What I don't like is when you are presented not only with no choice, which doesn't bother me as long as it is good, but with the attitude that you are just lucky to be there in the presence of the greatness of the chef and his restaurant. This is what my wife told Ken, I imagine, about the French Laundry, and I think it is true and off putting.

Excellent post; very interesting and I especially agree with the bolded. What I find equally offensive is that such an attitude is, obviously, enabled by toadying customers who want to use dining as an accessory or chance to name drop (I dined at so-and-so!)

It reminds me of an older colleague I had who was a gourmand, world-traveler, opera fan, etc. He and his wife spent a fortune on all of these things, and as I got to know him better, I realized he really had no taste or appreciation of any of it; it was something to tick off a list of pretentious things that "the good people" of the world would do. It all seemed very mechanical, sad, even fetishistic. It would seem, given the hype of many of these restaurants, he's not alone.
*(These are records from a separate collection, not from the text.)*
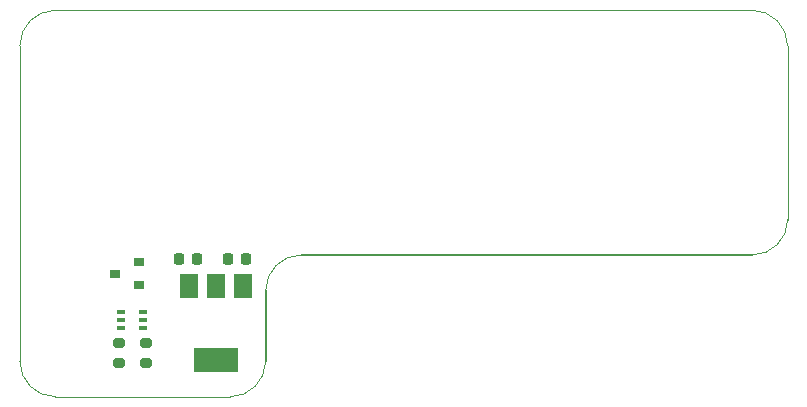
<source format=gbr>
G04 #@! TF.GenerationSoftware,KiCad,Pcbnew,(6.0.1)*
G04 #@! TF.CreationDate,2022-12-05T15:49:33+00:00*
G04 #@! TF.ProjectId,retropie-minicade-hat,72657472-6f70-4696-952d-6d696e696361,rev?*
G04 #@! TF.SameCoordinates,Original*
G04 #@! TF.FileFunction,Paste,Top*
G04 #@! TF.FilePolarity,Positive*
%FSLAX46Y46*%
G04 Gerber Fmt 4.6, Leading zero omitted, Abs format (unit mm)*
G04 Created by KiCad (PCBNEW (6.0.1)) date 2022-12-05 15:49:33*
%MOMM*%
%LPD*%
G01*
G04 APERTURE LIST*
G04 Aperture macros list*
%AMRoundRect*
0 Rectangle with rounded corners*
0 $1 Rounding radius*
0 $2 $3 $4 $5 $6 $7 $8 $9 X,Y pos of 4 corners*
0 Add a 4 corners polygon primitive as box body*
4,1,4,$2,$3,$4,$5,$6,$7,$8,$9,$2,$3,0*
0 Add four circle primitives for the rounded corners*
1,1,$1+$1,$2,$3*
1,1,$1+$1,$4,$5*
1,1,$1+$1,$6,$7*
1,1,$1+$1,$8,$9*
0 Add four rect primitives between the rounded corners*
20,1,$1+$1,$2,$3,$4,$5,0*
20,1,$1+$1,$4,$5,$6,$7,0*
20,1,$1+$1,$6,$7,$8,$9,0*
20,1,$1+$1,$8,$9,$2,$3,0*%
G04 Aperture macros list end*
G04 #@! TA.AperFunction,Profile*
%ADD10C,0.100000*%
G04 #@! TD*
G04 #@! TA.AperFunction,Profile*
%ADD11C,0.150000*%
G04 #@! TD*
%ADD12RoundRect,0.200000X-0.275000X0.200000X-0.275000X-0.200000X0.275000X-0.200000X0.275000X0.200000X0*%
%ADD13R,0.900000X0.800000*%
%ADD14RoundRect,0.225000X-0.225000X-0.250000X0.225000X-0.250000X0.225000X0.250000X-0.225000X0.250000X0*%
%ADD15R,0.650000X0.400000*%
%ADD16R,1.500000X2.000000*%
%ADD17R,3.800000X2.000000*%
G04 APERTURE END LIST*
D10*
X143510000Y-65024000D02*
X143499680Y-50291999D01*
X78499680Y-50291999D02*
X78499680Y-77013320D01*
D11*
X99314000Y-77018556D02*
X99314000Y-71013528D01*
D10*
X96314005Y-80013321D02*
G75*
G03*
X99314000Y-77018556I-2J3000002D01*
G01*
X140499680Y-47291999D02*
X81499680Y-47291999D01*
X81499680Y-80013320D02*
X96314005Y-80013320D01*
X102313995Y-68018763D02*
G75*
G03*
X99314000Y-71013528I2J-3000002D01*
G01*
D11*
X140510005Y-68018764D02*
X102313995Y-68018764D01*
D10*
X143499680Y-50291999D02*
G75*
G03*
X140499680Y-47291999I-3000001J-1D01*
G01*
X81499680Y-47291999D02*
G75*
G03*
X78499680Y-50291999I1J-3000001D01*
G01*
X140510005Y-68018765D02*
G75*
G03*
X143510000Y-65024000I-2J3000002D01*
G01*
X78499680Y-77013320D02*
G75*
G03*
X81499680Y-80013320I3000001J1D01*
G01*
D12*
X89154000Y-75472500D03*
X89154000Y-77122500D03*
X86868000Y-75472500D03*
X86868000Y-77122500D03*
D13*
X88600000Y-70550000D03*
X88600000Y-68650000D03*
X86600000Y-69600000D03*
D14*
X91935000Y-68326000D03*
X93485000Y-68326000D03*
D15*
X88961000Y-74183000D03*
X88961000Y-73533000D03*
X88961000Y-72883000D03*
X87061000Y-72883000D03*
X87061000Y-73533000D03*
X87061000Y-74183000D03*
D16*
X97423000Y-70637000D03*
D17*
X95123000Y-76937000D03*
D16*
X95123000Y-70637000D03*
X92823000Y-70637000D03*
D14*
X96126000Y-68326000D03*
X97676000Y-68326000D03*
M02*

</source>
I just don't get it; obviously, a young(ish) academic isn't hitting up the MIchelin guides with his $25 per diem... but still the idea of doing ANYTHING except because you truly enjoy it, or that part of the enjoyment are the trappings completely unrelated to the actual content (meaning some sort of psychological satisfaction of "being in the cool club"), is something I don't think I'll ever get. Again, probably why I rarely go out.
post #28 of 47
Just for kicks, here is a pic of a typical menu from a high end Parisian restaurant in the '60s. It puts into perspective the ideas of choices, changes etc. I would not argue that this way is better, but in understanding the role of restaurants and what they provide, it is instructive.

post #29 of 47
^Puts the wonderful Monty Python "Mr. Creosote" sketch in perspective!

"I'll have the lot."
"Would Monsieur like it all... mixed up in a bucket?"
post #30 of 47
I was at brunch at a nice restaurant a couple of Sundays ago. The waiter says "my name's Chad and I'll be hanging out with you today." Dood, you are not coming over to see the game later.